[START DOCUMENT EXTRACT]

/Weighted-Boxes-Fusion

Set of methods to ensemble boxes from different object detection models, including implementation of "Weighted boxes fusion (WBF)" method.

Primary LanguagePythonMIT LicenseMIT

DOI

Weighted boxes fusion

Repository contains Python implementation of several methods for ensembling boxes from object detection models:

  • Non-maximum Suppression (NMS)
  • Soft-NMS [1]
  • Non-maximum weighted (NMW) [2]
  • Weighted boxes fusion (WBF) [3] - new method which gives better results comparing to others

Requirements

Python 3.*, Numpy, Numba

Installation

pip install ensemble-boxes

Usage examples

Coordinates for boxes expected to be normalized e.g in range [0; 1]. Order: x1, y1, x2, y2.

Example of boxes ensembling for 2 models below.

  • First model predicts 5 boxes, second model predicts 4 boxes.

[END DOCUMENT EXTRACT]
[START LISTED ENTRIES]

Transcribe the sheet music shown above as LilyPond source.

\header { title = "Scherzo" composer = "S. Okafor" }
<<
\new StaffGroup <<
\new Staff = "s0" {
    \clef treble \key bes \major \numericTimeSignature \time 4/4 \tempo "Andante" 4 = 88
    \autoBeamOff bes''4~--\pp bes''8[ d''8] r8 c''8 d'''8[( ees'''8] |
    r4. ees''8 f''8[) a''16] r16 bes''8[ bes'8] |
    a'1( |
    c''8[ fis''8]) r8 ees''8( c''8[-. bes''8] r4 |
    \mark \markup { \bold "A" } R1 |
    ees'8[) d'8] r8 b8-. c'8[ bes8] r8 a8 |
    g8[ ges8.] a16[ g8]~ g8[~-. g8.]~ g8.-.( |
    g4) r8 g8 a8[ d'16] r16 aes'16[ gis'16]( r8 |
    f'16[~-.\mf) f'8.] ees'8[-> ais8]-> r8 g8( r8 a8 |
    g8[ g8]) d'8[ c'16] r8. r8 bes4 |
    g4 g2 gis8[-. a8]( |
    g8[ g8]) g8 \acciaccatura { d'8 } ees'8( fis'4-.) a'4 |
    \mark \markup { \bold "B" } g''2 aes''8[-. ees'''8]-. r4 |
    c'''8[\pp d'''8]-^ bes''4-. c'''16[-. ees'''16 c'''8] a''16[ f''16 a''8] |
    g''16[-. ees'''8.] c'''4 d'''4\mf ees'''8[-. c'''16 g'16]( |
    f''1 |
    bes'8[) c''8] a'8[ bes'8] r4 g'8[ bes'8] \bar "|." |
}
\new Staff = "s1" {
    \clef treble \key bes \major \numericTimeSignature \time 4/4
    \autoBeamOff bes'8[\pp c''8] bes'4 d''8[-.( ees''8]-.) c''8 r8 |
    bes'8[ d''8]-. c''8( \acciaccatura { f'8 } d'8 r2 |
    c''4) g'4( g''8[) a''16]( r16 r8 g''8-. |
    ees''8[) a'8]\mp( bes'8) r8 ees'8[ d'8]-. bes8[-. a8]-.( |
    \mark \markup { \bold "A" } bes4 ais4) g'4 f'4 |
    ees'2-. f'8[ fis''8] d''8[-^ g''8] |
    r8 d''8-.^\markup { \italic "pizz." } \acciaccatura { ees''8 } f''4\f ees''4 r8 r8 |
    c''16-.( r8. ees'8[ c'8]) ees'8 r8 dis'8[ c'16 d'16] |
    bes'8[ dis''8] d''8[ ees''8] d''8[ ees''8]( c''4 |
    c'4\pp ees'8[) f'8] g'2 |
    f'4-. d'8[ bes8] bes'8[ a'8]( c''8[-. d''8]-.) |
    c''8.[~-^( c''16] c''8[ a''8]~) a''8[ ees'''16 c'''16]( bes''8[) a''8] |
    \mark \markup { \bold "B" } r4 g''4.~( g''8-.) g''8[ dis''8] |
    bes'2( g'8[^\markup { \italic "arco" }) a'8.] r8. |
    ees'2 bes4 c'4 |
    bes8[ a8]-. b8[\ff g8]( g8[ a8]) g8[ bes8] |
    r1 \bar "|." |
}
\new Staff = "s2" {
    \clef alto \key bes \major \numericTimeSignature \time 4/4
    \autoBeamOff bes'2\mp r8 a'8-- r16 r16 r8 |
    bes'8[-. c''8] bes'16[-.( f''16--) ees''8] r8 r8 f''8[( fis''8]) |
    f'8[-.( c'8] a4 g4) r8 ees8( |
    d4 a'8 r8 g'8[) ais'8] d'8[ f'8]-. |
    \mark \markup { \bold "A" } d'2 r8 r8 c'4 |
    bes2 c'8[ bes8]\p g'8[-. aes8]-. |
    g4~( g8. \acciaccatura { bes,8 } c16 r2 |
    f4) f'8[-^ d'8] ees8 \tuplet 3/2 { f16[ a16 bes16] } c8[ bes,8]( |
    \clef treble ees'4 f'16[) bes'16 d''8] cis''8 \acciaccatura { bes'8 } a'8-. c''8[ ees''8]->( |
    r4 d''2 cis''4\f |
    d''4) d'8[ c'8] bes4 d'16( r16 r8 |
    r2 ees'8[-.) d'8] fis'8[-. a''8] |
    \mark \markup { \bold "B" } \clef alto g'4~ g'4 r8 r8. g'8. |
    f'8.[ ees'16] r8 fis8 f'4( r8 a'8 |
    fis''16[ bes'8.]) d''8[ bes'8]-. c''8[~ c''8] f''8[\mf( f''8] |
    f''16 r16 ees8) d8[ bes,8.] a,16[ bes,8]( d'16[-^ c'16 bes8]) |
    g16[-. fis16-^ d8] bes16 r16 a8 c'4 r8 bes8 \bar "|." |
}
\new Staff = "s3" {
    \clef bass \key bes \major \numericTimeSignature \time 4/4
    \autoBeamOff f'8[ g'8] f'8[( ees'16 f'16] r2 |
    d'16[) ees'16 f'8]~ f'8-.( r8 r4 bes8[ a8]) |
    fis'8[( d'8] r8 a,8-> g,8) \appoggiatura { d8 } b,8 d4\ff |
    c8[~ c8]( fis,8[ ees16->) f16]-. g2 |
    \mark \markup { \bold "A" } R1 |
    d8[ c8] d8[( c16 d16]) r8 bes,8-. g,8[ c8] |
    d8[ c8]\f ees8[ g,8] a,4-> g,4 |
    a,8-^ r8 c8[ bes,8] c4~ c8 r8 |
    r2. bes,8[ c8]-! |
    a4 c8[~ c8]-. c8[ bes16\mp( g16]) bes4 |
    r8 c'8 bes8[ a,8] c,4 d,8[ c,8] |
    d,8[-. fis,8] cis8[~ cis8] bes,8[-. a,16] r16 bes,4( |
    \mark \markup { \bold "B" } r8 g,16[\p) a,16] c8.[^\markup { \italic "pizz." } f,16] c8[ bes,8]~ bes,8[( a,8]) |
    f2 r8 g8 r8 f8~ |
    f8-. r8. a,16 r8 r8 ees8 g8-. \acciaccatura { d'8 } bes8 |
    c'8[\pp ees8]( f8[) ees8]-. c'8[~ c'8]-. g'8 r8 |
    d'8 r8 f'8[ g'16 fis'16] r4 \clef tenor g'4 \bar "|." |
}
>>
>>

[END LISTED ENTRIES]

Replace "Usage examples" with "Examples of use" in the Weighted Boxes Fusion text, then give the part starting at "Requirements" and ending at "y1, x2, y2.". These lines stand apart from the text above them.

Requirements

Python 3.*, Numpy, Numba

Installation

pip install ensemble-boxes

Examples of use

Coordinates for boxes expected to be normalized e.g in range [0; 1]. Order: x1, y1, x2, y2.